Language Focus: A review of the future real (first conditional) and present and future unreal conditional (second conditional). Includes practice exercises.
Worksheet Download: first-second-conditional-worksheet.docx (scroll down to study the exercises online)
Jump to: Future Real (below), Future Unreal, Present Unreal, Final Exercises
Review: The First Conditional (Future Real)
The first conditional is also called the future real conditional. It is used to talk about real possibilities in the future.
Form: [ If + subject + present simple ] , (then) [ subject + will + verb ]
- If I finish my work, I will go home.
- If she needs help, then I will help her.
- If it rains tonight, I will stay home.
All these examples describe real possibilities in the future. The speaker thinks they can happen.
For example: You are watching a football game on TV. Your team is playing well. You want them to win. Is it possible that they will win? Yes, it's very possible. It's a real possibility for the future. So, we can say,
If my team wins, I will be happy.

Activity 1. Copy the records word for word, starting at their first line and stopping after the line that contains "justice system failed us as Americans, and".

Entries provided.
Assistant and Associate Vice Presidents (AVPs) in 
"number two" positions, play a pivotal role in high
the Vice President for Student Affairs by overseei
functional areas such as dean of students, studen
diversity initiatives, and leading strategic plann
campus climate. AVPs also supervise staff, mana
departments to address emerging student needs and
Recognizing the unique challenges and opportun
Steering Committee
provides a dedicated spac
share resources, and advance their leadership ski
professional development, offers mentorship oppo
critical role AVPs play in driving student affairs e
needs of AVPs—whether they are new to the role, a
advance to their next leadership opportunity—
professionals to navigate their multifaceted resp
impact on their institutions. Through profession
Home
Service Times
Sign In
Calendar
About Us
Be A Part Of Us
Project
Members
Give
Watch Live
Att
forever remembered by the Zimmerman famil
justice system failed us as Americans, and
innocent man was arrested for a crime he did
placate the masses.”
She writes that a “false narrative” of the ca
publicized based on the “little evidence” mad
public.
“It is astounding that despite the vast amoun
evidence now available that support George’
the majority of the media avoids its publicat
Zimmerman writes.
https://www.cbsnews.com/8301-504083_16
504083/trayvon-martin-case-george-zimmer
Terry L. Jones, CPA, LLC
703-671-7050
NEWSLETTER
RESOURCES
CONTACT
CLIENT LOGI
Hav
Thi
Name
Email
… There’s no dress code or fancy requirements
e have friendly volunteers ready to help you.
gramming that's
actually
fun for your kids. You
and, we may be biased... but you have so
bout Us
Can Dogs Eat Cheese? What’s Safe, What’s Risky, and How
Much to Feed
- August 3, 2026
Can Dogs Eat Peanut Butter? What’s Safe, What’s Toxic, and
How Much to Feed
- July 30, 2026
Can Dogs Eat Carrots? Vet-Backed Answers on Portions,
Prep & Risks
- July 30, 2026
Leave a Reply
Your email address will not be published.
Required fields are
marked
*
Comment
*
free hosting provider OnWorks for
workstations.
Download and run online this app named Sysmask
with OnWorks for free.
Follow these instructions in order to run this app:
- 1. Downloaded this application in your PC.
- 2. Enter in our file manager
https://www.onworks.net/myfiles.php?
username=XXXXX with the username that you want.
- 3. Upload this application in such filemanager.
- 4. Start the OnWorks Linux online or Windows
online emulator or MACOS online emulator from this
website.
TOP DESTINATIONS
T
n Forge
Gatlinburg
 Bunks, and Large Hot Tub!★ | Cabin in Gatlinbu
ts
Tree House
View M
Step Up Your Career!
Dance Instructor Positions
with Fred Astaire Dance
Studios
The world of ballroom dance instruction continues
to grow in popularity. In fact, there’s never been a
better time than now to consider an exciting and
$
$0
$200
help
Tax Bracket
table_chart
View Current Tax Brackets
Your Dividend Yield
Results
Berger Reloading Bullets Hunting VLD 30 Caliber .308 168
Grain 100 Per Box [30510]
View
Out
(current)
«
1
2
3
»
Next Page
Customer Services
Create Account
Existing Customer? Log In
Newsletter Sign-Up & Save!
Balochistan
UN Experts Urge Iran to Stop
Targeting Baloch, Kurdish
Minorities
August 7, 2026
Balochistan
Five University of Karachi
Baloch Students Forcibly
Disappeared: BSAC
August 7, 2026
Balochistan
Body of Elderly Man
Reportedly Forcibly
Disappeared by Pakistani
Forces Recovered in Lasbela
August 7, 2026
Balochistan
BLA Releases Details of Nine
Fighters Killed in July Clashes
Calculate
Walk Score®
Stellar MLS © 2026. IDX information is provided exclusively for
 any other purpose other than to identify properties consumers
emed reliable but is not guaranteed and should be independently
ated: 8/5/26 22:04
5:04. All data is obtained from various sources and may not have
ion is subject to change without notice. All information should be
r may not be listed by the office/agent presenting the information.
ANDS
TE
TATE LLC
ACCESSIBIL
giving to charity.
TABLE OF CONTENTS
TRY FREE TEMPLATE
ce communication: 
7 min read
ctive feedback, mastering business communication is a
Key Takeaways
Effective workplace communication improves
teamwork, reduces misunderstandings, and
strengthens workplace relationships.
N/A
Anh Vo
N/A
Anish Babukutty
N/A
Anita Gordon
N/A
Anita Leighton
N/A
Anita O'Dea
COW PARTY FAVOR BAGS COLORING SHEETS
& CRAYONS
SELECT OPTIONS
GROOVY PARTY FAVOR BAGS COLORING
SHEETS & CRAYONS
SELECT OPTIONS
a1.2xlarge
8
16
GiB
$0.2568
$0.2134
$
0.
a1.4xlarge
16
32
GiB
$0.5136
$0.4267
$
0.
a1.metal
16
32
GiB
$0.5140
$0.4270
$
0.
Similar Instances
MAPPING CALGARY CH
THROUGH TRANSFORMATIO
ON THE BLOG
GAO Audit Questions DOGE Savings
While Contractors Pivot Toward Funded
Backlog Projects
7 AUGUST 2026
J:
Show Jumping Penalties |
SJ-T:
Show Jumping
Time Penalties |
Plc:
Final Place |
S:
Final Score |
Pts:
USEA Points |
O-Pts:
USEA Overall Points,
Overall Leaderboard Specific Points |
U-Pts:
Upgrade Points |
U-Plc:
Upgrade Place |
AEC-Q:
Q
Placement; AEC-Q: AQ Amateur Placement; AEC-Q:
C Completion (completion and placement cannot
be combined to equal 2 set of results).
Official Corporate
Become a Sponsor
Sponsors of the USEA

Activity 2. According to the conditional grammar review, what is another name for the first conditional?

Response area 1.
Assistant and Associate Vice Presidents (AVPs) in 
"number two" positions, play a pivotal role in high
the Vice President for Student Affairs by overseei
functional areas such as dean of students, studen
diversity initiatives, and leading strategic plann
campus climate. AVPs also supervise staff, mana
departments to address emerging student needs and
Recognizing the unique challenges and opportun
Steering Committee
provides a dedicated spac
share resources, and advance their leadership ski
professional development, offers mentorship oppo
critical role AVPs play in driving student affairs e
needs of AVPs—whether they are new to the role, a
advance to their next leadership opportunity—
professionals to navigate their multifaceted resp
impact on their institutions. Through profession
Home
Service Times
Sign In
Calendar
About Us
Be A Part Of Us
Project
Members
Give
Watch Live
Att
forever remembered by the Zimmerman famil
justice system failed us as Americans, and

Response area 2. The future real conditional.